Provided passage
The international community calls for ceasefires. They don't face these threats, as Israel does. A ceasefire that would allow Hamas to regroup, rearm, re-strategize and repeat its lethal attacks on Israel. Even without the 'ceasefire', Hamas continues to send rockets into Israel. Humanitarian aid that is brought in to the zone of conflict is being commandeered by the terrorist group, denying medications, food, water, fuel, to the population that Hamas deliberately placed in harm's way. As Hamas continues its attacks over the border with rocket fire, it continues to shield itself behind the population, where its rockets are launched from within crowded civilian enclaves.
 
Israel's Iron Dome anti-missile system intercepts rockets launched from the Gaza Strip
Israel's Iron Dome anti-missile system intercepts rockets launched from the Gaza Strip, amid the ongoing conflict between Israel and the Palestinian Islamist group Hamas, as seen from Ashkelon, Israel, January 1, 2024. REUTERS/Amir Cohen
 
The tunnel system burrowed deep and wide under cities and towns as weapons depots and command posts, reflect the deliberate strategy of Hamas. To ensure its military installations are directly within the crowded confines of civilian life. Deliberately placed in, under and beside schools, hospitals, multiple-stacked dwellings to deter the humanitarian instincts of an Israeli fighting force with defined scruples and instincts deterring it from inflicting casualties on civilians as opposed to their terrorist targets' lack of humanity.

(Entries from a dataset)
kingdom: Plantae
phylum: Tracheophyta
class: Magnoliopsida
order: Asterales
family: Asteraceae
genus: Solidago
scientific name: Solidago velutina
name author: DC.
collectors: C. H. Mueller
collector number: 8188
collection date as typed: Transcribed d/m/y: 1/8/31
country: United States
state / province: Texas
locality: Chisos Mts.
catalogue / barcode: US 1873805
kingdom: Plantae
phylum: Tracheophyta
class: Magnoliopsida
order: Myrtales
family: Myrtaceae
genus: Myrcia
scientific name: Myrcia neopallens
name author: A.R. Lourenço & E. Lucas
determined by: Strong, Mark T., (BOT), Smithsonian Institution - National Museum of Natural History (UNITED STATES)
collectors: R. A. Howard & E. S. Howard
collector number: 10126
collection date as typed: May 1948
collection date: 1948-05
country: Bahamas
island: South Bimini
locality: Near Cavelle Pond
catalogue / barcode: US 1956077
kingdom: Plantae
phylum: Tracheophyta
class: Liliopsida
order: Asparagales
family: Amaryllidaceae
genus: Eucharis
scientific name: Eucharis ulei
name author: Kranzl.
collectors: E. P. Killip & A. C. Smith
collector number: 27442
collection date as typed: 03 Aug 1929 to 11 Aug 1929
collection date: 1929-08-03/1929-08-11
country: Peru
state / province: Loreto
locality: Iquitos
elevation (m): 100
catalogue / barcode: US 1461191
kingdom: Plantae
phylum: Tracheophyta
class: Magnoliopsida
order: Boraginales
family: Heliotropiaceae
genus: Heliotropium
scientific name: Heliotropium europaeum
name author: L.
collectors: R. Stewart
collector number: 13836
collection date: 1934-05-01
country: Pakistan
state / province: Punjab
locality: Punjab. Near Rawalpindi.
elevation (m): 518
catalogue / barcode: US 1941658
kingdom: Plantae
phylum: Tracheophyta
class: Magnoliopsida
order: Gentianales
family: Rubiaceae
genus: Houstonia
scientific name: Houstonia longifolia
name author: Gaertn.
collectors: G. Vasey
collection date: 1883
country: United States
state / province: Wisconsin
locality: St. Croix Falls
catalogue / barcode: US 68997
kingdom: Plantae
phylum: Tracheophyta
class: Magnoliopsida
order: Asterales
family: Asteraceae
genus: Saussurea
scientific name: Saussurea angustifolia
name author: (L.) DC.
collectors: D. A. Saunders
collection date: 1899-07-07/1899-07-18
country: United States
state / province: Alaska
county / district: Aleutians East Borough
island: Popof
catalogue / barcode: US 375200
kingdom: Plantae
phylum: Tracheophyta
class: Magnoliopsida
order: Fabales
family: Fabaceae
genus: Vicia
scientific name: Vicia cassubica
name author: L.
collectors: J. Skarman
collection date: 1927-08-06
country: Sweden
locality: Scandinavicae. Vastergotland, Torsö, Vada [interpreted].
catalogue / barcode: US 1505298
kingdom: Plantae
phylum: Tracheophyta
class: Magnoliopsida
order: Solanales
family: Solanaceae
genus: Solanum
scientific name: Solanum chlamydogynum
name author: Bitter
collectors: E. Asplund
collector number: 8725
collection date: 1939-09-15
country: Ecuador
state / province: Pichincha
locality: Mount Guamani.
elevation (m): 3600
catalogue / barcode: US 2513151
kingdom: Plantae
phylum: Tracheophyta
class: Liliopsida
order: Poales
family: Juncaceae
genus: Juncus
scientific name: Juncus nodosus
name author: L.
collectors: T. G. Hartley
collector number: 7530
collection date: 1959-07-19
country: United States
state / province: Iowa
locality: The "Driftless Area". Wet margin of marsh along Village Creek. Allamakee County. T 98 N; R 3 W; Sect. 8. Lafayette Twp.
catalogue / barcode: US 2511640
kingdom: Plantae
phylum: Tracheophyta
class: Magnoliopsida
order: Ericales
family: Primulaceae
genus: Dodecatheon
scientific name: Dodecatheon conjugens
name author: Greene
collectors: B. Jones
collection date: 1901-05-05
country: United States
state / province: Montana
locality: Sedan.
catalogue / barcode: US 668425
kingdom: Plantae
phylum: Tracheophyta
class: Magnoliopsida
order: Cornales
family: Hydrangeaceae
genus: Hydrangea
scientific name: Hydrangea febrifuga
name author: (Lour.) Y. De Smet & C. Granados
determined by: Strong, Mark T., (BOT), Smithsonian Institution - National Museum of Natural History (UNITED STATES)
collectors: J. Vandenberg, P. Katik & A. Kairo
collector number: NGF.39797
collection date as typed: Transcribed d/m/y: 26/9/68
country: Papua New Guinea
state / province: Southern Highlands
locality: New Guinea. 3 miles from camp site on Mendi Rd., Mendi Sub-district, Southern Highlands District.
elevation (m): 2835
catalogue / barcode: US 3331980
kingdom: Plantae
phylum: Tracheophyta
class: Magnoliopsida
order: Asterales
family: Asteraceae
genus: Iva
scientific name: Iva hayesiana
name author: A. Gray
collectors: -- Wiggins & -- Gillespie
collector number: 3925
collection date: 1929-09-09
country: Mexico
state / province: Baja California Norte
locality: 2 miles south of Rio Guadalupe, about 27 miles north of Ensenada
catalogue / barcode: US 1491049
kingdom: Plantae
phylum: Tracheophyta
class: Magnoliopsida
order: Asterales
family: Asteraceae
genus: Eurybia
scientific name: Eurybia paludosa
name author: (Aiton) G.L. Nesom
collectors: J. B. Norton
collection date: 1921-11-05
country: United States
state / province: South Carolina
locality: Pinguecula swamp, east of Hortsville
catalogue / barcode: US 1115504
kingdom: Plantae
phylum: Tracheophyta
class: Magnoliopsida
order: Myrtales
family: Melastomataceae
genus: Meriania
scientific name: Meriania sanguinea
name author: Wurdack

What this exercise asks
[A] Indicate whether each statement agrees with the passage on the Israel–Hamas conflict, answering yes or no and quoting the words of the passage that decide it: (i) Hamas has stopped sending rockets into Israel; (ii) the Iron Dome interceptions are shown as seen from Ashkelon; (iii) humanitarian aid brought into the conflict zone is being commandeered by the terrorist group.
[B] Render this sentence from the passage on the Israel–Hamas conflict in Spanish: "Even without the 'ceasefire', Hamas continues to send rockets into Israel."
[C] Write a continuation of the passage on the Israel–Hamas conflict, beginning after its final sentence.

Answers to this exercise
[A]
(i) No: "Even without the 'ceasefire', Hamas continues to send rockets into Israel."
(ii) Yes: "as seen from Ashkelon, Israel, January 1, 2024"
(iii) Yes: "Humanitarian aid that is brought in to the zone of conflict is being commandeered by the terrorist group"

[B] Incluso sin el «alto el fuego», Hamás sigue lanzando cohetes contra Israel.

[C]
Yet when the Israel Defense Forces despite attempts at accuracy and avoidance and pre-warning of the population at risk, does cause deaths, that too is a victory for Hamas which then uses the collateral damage and destruction of human life to paint Israel as embarking on a genocide. 
 
Israeli warplanes struck urban refugee camps of Nuseirat and Bureij in Gaza's central region while ground forces moved deeper into the city of Khan Younis in the south. According to the Gaza Health Ministry over 21,600 Palestinians have died in the numerous air and ground offensives since October 7's terrorist attack in southern Israel. The number of deaths declared makes no distinction between civilian and terrorist deaths. Of the number cited having died in the past 24 hours, the Health Ministry announced that 70 percent were women and children. Another favourite emphasis of Hamas.

An estimated 85 percent of Gaza's over two million residents have been displaced. Great swaths of people seek shelter where Israeli warnings have directed them to, out of harm's way. Yet while warning civilians, that warning informs Hamas operatives where they too may find shelter from Israeli bombardments, moving along with the civilians. And since they are the targets, the Israeli military then finds itself in need of moving to bomb those areas as well, leaving no place 'safe' for either the terrorists or the people they boast are willing martyrs for their cause.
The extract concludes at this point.